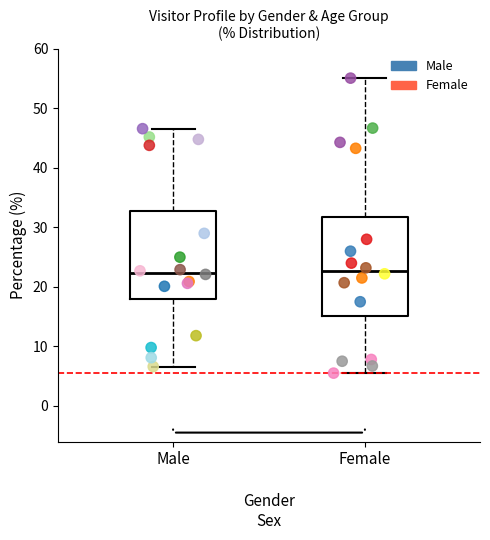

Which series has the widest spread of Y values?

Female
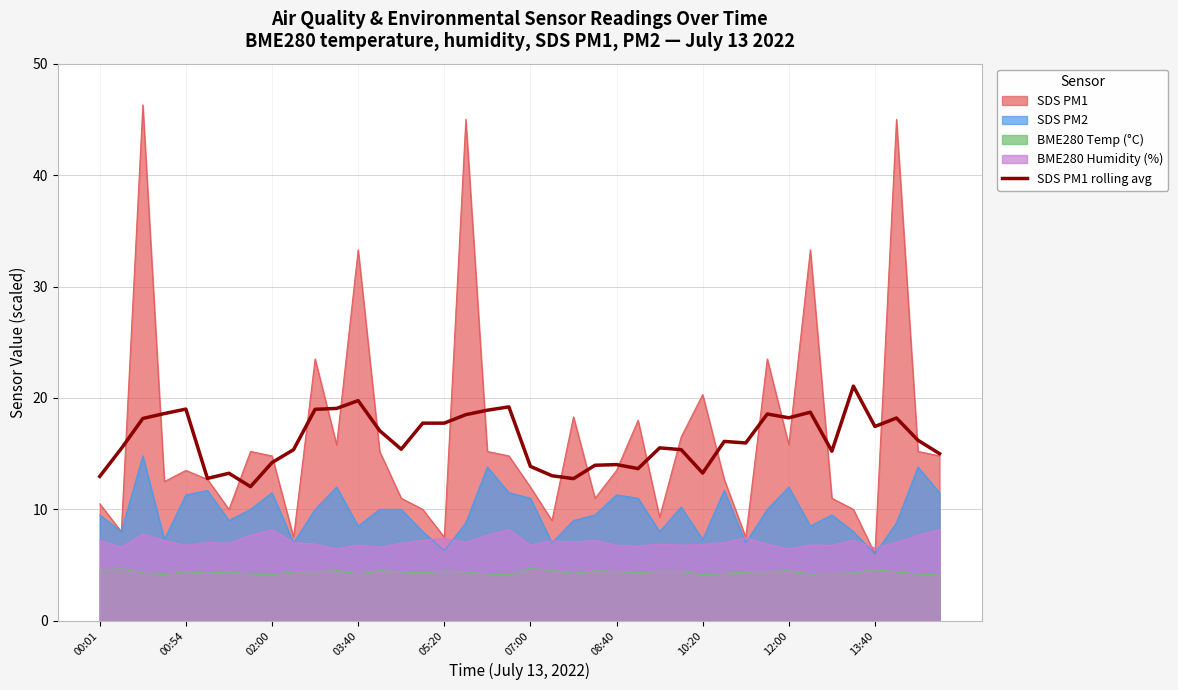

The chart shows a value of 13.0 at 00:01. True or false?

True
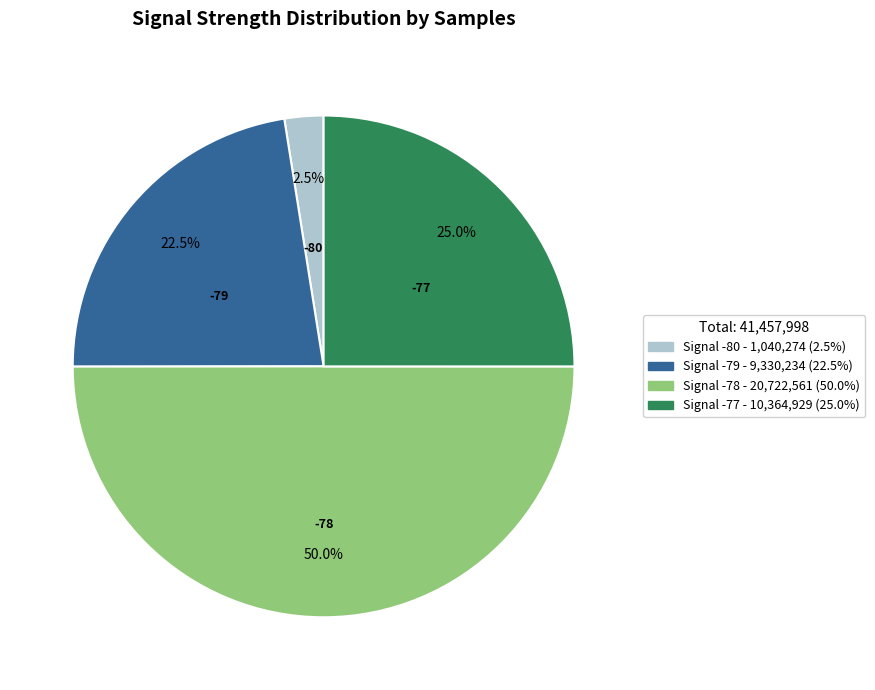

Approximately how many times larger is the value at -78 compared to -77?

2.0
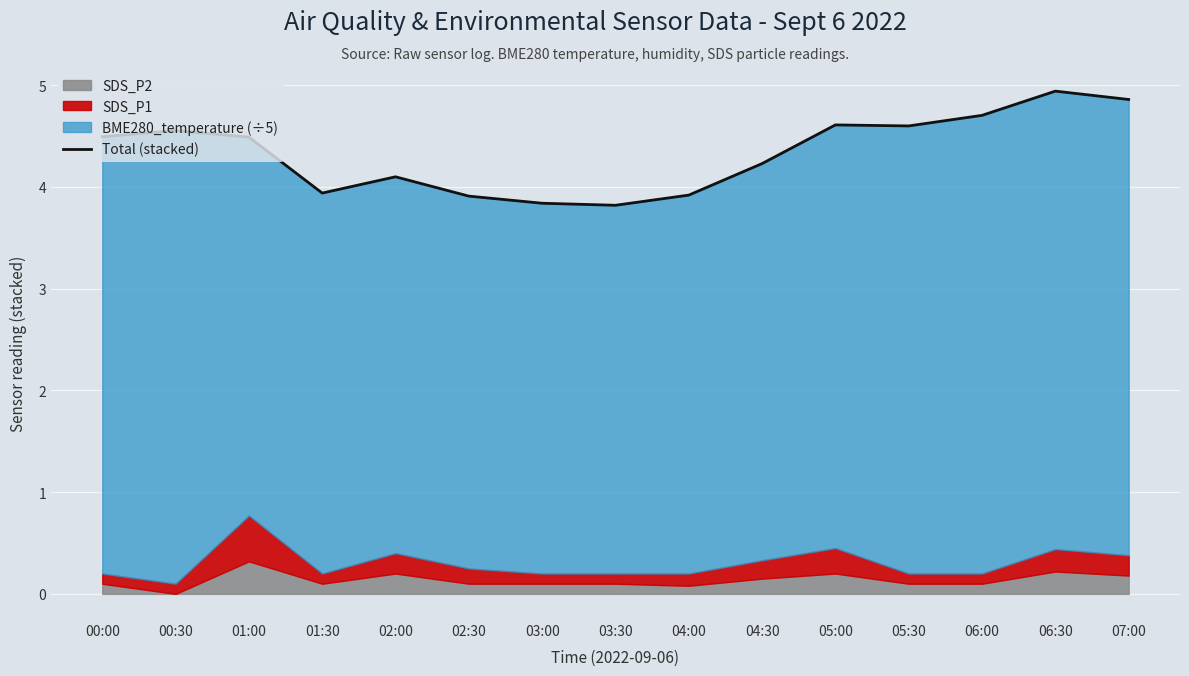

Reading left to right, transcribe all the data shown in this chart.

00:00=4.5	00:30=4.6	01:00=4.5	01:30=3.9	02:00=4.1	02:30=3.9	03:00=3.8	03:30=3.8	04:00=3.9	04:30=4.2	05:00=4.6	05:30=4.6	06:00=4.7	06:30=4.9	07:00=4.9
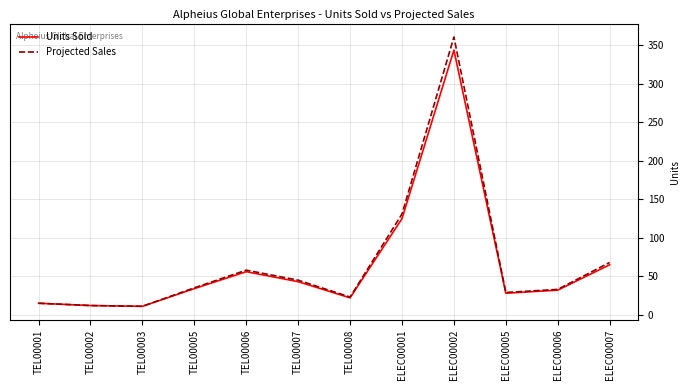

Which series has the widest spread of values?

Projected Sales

» What you have to do
Extract each line of the records above that contains the word "widest". Case counts, so match only that exact capitalization.

» Finished task
Which series has the widest spread of Y values?
Which series has the widest spread of values?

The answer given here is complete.